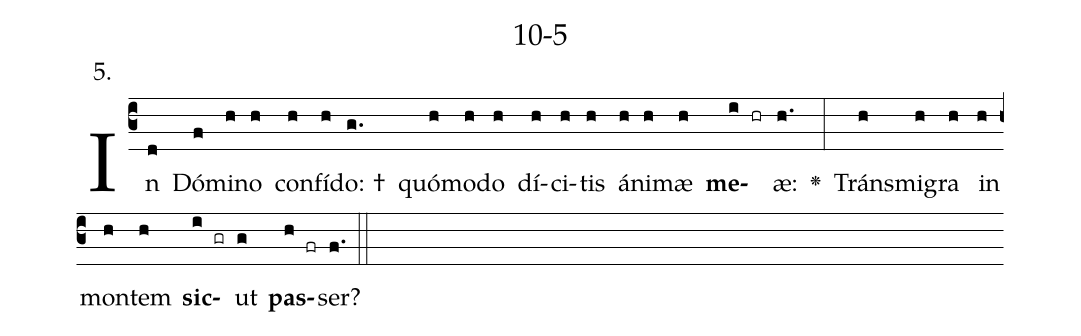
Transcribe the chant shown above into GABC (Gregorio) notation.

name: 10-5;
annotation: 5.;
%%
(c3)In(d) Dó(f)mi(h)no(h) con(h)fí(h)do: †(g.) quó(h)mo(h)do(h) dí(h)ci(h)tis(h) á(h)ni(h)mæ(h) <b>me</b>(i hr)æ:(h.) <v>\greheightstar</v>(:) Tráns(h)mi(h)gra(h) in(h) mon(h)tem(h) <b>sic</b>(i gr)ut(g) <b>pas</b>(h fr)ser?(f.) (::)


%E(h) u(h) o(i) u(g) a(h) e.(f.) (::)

==========

STATED TASK. Convert the listing into a JSON array of strings with one string per line, skipping blank lines and leaving out the pictures.

ANSWER IN FULL.
[
  "Transcribe the chant shown above into GABC (Gregorio) notation.",
  "name: 10-5;",
  "annotation: 5.;",
  "%%",
  "(c3)In(d) Dó(f)mi(h)no(h) con(h)fí(h)do: †(g.) quó(h)mo(h)do(h) dí(h)ci(h)tis(h) á(h)ni(h)mæ(h) <b>me</b>(i hr)æ:(h.) <v>\\greheightstar</v>(:) Tráns(h)mi(h)gra(h) in(h) mon(h)tem(h) <b>sic</b>(i gr)ut(g) <b>pas</b>(h fr)ser?(f.) (::)",
  "%E(h) u(h) o(i) u(g) a(h) e.(f.) (::)"
]